Guest Post: Tips for winning support from nurses

CDI Blog - Volume 4, Issue 53

by Linda Renee Brown, RN, MA, CCDS, CCS, CDIP

While physician documentation drives our CDI and HIM programs, we nevertheless need the assistance of our facility’s nurses and their nursing documentation. Not only are nursing notes and assessments incredibly helpful in formulating physician queries and providing supporting clinical evidence for physician diagnoses, but sharp auditors are going to notice—and question the consistency of the medical record—if physician and nursing documentation doesn’t match up.

Contributions (some obvious, some maybe not so obvious) that nursing notes can provide our CDI process include:

  • Documentation of the stages of pressure ulcers. The physician has to document the ulcer, but the nurse can stage it, and, of course, stage III and IV pressure ulcers which are present on admission (POA) are considered MCCs. Educate nurses on the critical role they play in this regard. I don’t know how it is for you, but in my experience, the admitting physician isn’t always thinking about or looking for pressure ulcers. Nursing documentation of pressure ulcers at the time of admission will support a POA query, and thus help to avoid coding the pressure ulcer as a hospital-acquired condition (HAC).
  • BMI. Nursing (or dietary) documentation of a patient’s body mass index (BMI) can be linked to a related diagnosis, such as morbid obesity, which allows for either a low or high BMI to be coded as a CC. Severely underweight and overweight patients require a disproportionate amount of hospital resources. Heavier patients may need special equipment and additional staff to meet their physical needs. Very underweight patients may have low functional reserves and intensified dietary requirements. Both of these patient populations may be more likely to experience a longer healing process after surgery and a corresponding longer hospital stay.
  • Atelectasis. This is another CC that increases length of stay and is often under documented by physicians. Look for nursing documentation of weak cough effort, poor performance on incentive spirometry, resistance to ambulation, diminished breath sounds, or an unexpected temperature spike.
  • Functional quadriplegia. Encourage nurses to document in their assessment the patient’s mental status and a description of the patient’s ability to use their extremities; that documentation can provide a supporting basis for your physician queries.
  • Catheter-related UTI. Appropriate documentation may help the facility to avoid another HAC, but possibly even improve the patient’s DRG assignment. Remind nurses to document the presence of any indwelling catheter (not just Foleys, but also suprapubic and nephrostomy tubes) in their admission assessment, as well as an evaluation of the urine quality and the patient’s urinary symptoms at the time of admission.
  • Vascular catheter infections. Again, nurses may find the infected insertion site before the physician does. Encourage them to document what they see.
  • Acute blood loss anemia (ABLA). Encourage nurses to be precise in their documentation of chest tube or surgical drain output, as well as hemoptysis/hematemesis or saturated wound dressings, so you can include that clinical information with the low hemoglobin and hematocrit (H/H) when you decide to query for ABLA.
  • Mechanical ventilator duration. Recovery Audit Contractors (RAC) are catching facilities that bill into DRG 207 or 870 (continuous invasive mechanical ventilation for 96 consecutive hours or more with a respiratory or sepsis principal diagnosis) for not calculating the hours correctly. It’s not always clear from physician or respiratory therapy records when the patient goes on or off a ventilator, especially when there are extended weaning trials. ICU nurses should be diligent about documenting the time of intubation, extubation, and the exact times when the patient is on the vent or being weaned. They should also understand the importance of noting the use of T-pieces for trached patients.

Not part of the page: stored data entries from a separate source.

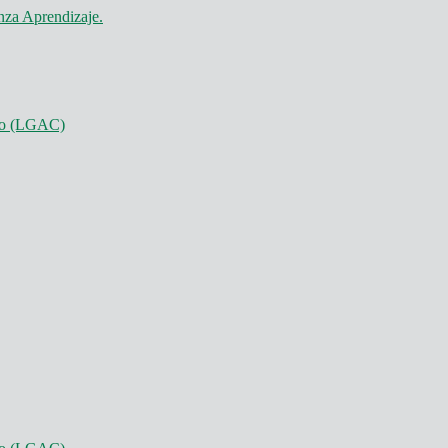
nza Aprendizaje.
nto (LGAC)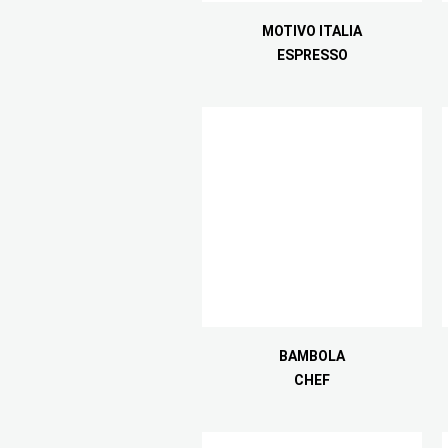
MOTIVO ITALIA
ESPRESSO
BAMBOLA
CHEF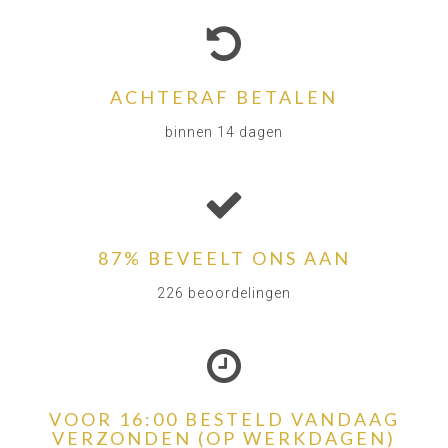
ACHTERAF BETALEN
binnen 14 dagen
87% BEVEELT ONS AAN
226 beoordelingen
VOOR 16:00 BESTELD VANDAAG
VERZONDEN (OP WERKDAGEN)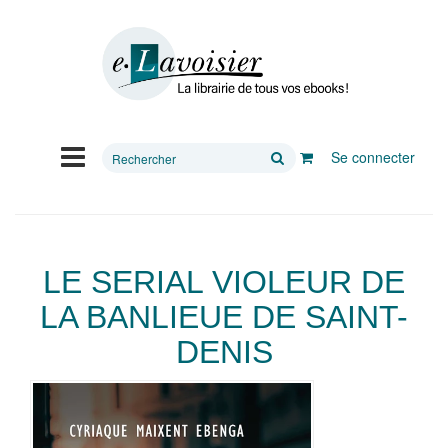
Rechercher
Se connecter
sur
le
site
LE SERIAL VIOLEUR DE
LA BANLIEUE DE SAINT-
DENIS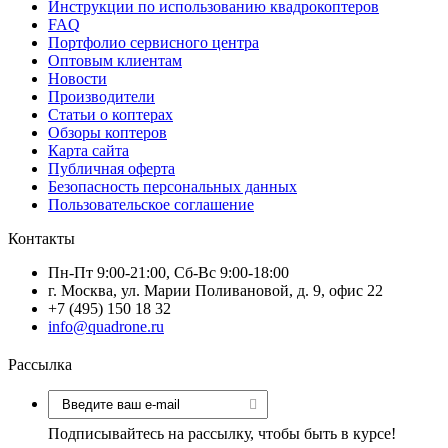
Инструкции по использованию квадрокоптеров
FAQ
Портфолио сервисного центра
Оптовым клиентам
Новости
Производители
Статьи о коптерах
Обзоры коптеров
Карта сайта
Публичная оферта
Безопасность персональных данных
Пользовательское соглашение
Контакты
Пн-Пт 9:00-21:00, Сб-Вс 9:00-18:00
г. Москва, ул. Марии Поливановой, д. 9, офис 22
+7 (495) 150 18 32
info@quadrone.ru
Рассылка
Подписывайтесь на рассылку, чтобы быть в курсе!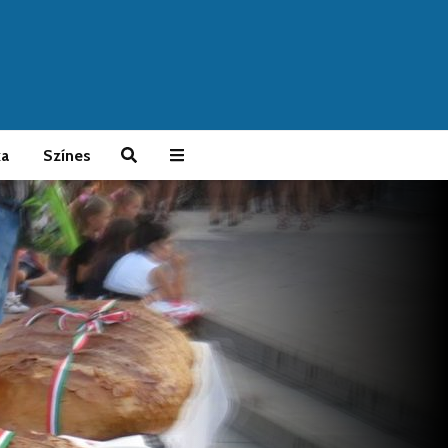
ka
Színes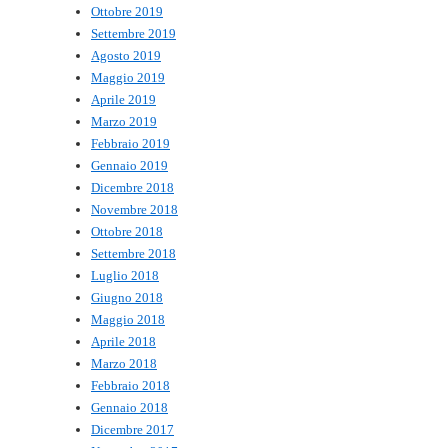
Ottobre 2019
Settembre 2019
Agosto 2019
Maggio 2019
Aprile 2019
Marzo 2019
Febbraio 2019
Gennaio 2019
Dicembre 2018
Novembre 2018
Ottobre 2018
Settembre 2018
Luglio 2018
Giugno 2018
Maggio 2018
Aprile 2018
Marzo 2018
Febbraio 2018
Gennaio 2018
Dicembre 2017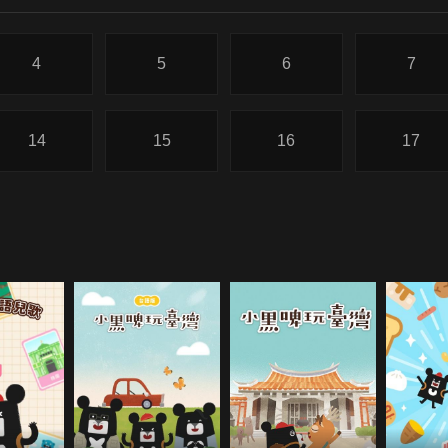
4
5
6
7
14
15
16
17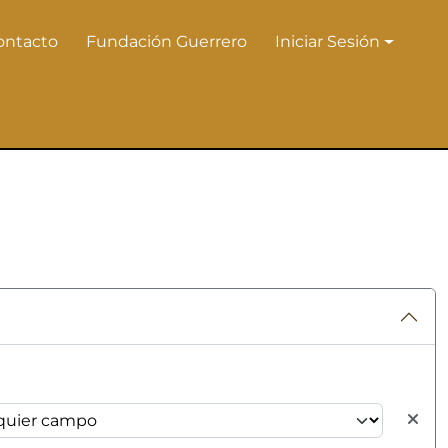
ontacto
Fundación Guerrero
Iniciar Sesión
Iniciar Sesión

As a CDI specialist, when I push the computer cart from nursing station to nursing station, I can pick up a lot of information just by listening to the nurses, or by asking them questions about a particular patient. They are invaluable resources to the CDI specialist, because they are with the patient 24/7, unlike the snapshot moments the patient has with the physician. When nurses understand how they can help the CDI program, most are very willing and eager to participate. So, don’t forget them!

Editor's note: Brown, at the time of the article's original response, was an independent CDI consultant based in Carrollton, GA. With experience in critical care, nursing education, disease management, case management, and long-term care, she has worked as a CDI specialist, educator, director, and consultant. She is a frequent writer on topics involving clinical documentation and published her own "The Case Manager's Quick Guide to Diagnostic Related Groups" in 2013.